- PASSAGE FOR REVIEW -
- - - - - - -
Sunday, July 27, 2014

our deepest fear

One of my favorite passages of all time comes from "A Return to Love", a book by Marianne Williamson:
Our deepest fear is not that we are inadequate. Our deepest fear is that we are powerful beyond measure. It is our light, not our darkness, that most frightens us. We ask ourselves, who am I to be brilliant, gorgeous, talented, fabulous? Actually, who are you not to be? You are a child of God. Your playing small doesn't serve the world. There's nothing enlightened about shrinking so that other people won't feel insecure around you. We are all meant to shine, as children do. We were born to make manifest the glory of God that is within us. It's not just in some of us; it's in everyone. And as we let our own light shine, we unconsciously give other people permission to do the same. As we're liberated from our own fear, our presence automatically liberates others.

When reflecting on the passage, I like to equate the idea of letting my light shine with that of loving myself.  And that said, the suggestion that my deepest fear is that of loving myself is one that disgusts me.

Sunday, July 20, 2014

"french people are rude"

Or so it is said.

Of course, French people are not rude.  But you would probably think that they were if you were expecting them to be polite.

So expect things other than politeness from the French and you'd see them differently.  Better yet, expect greater.

In my own personal experience, French people have been many things.  Passionate, hypocritical, curious, resentful, resourceful, and stressed are only but a few of the traits that I've witnessed so far.  Nothing extraordinary, right?  Naturally, I find some of these flavors more pleasing than the others.  What's more, the presence of each of them varies from person to person and from time to time.  And all this would be normal, given the complex beings we humans are.
- - - - - - -
- DATA EXCERPTS -

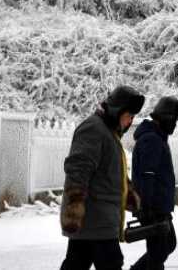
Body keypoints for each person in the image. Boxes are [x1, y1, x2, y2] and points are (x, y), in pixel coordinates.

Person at [60, 85, 146, 270]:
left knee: (76, 263)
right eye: (129, 115)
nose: (131, 121)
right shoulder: (93, 129)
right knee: (110, 262)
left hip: (98, 222)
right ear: (117, 111)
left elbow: (112, 176)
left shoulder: (108, 133)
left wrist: (132, 199)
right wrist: (73, 211)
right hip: (96, 222)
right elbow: (78, 170)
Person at [129, 95, 178, 270]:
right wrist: (147, 208)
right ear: (165, 117)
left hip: (159, 205)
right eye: (174, 120)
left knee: (167, 244)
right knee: (158, 251)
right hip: (153, 207)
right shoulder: (151, 139)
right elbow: (147, 175)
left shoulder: (156, 137)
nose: (175, 124)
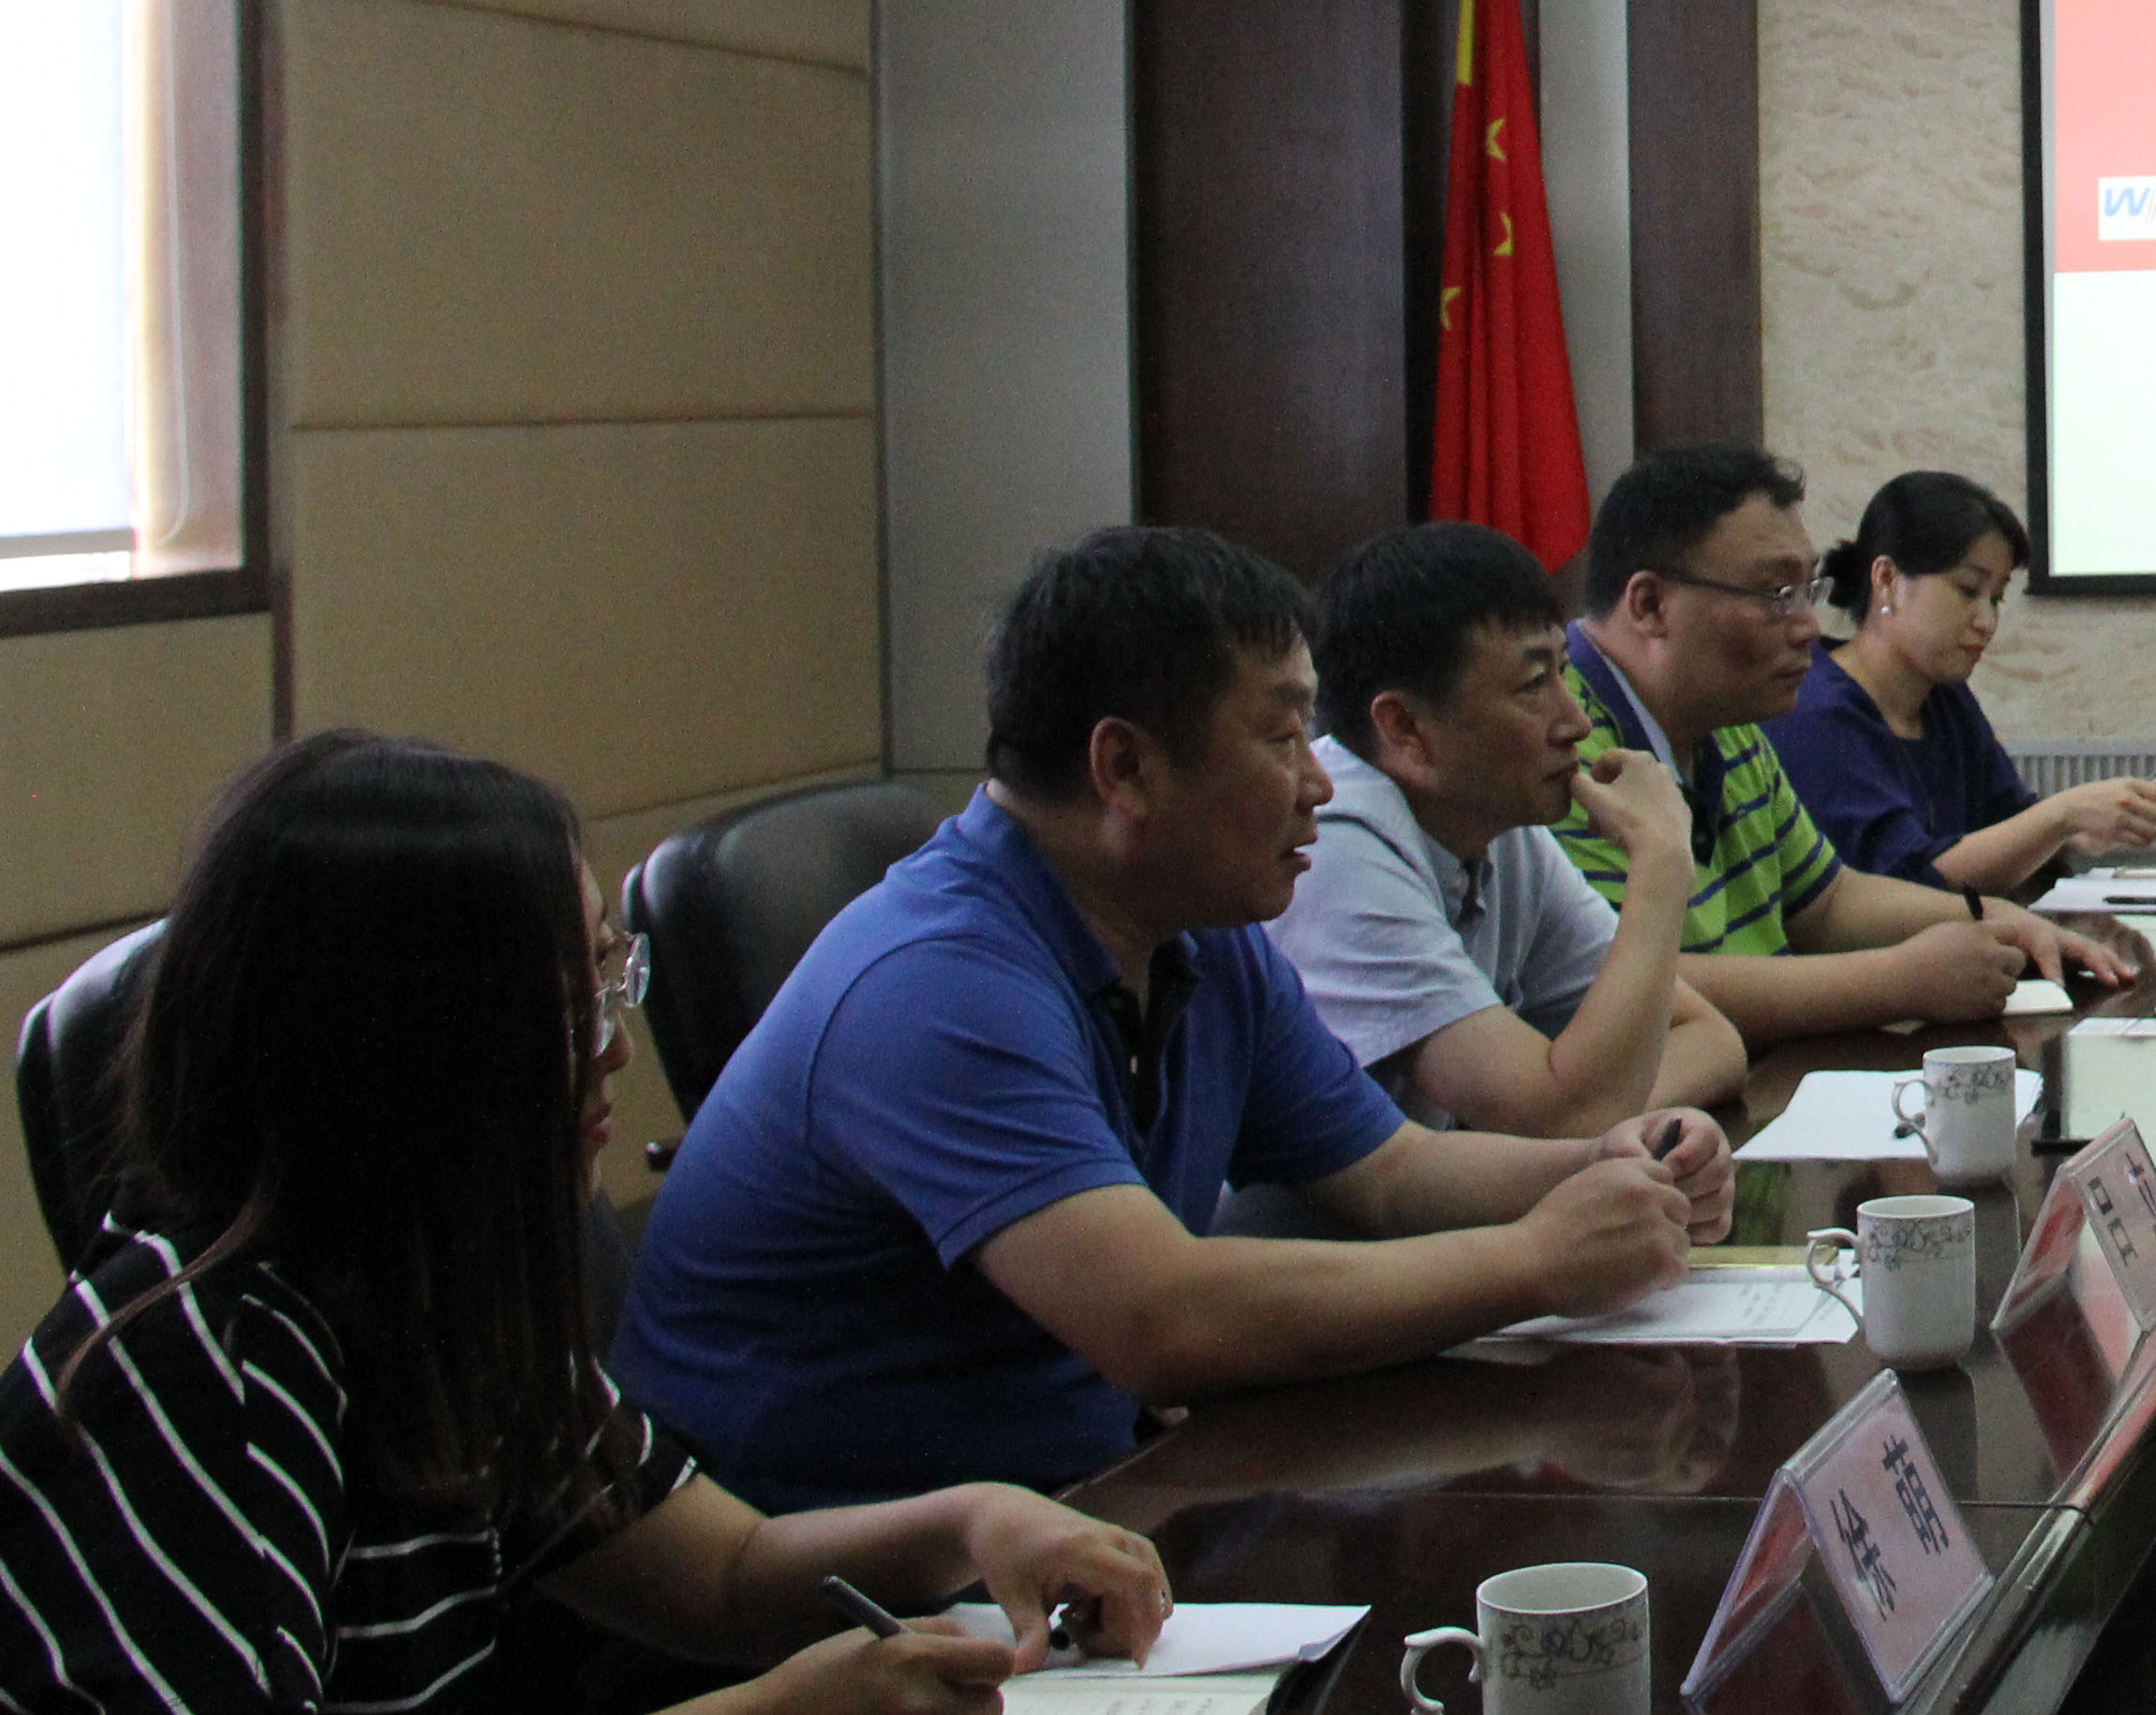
- - - - - - -
- PROMPT -
In the blog post, which book is the passage about our deepest fear taken from? The listing has no connection to the blog post.

- WORKED SOLUTION -
"A Return to Love," by Marianne Williamson.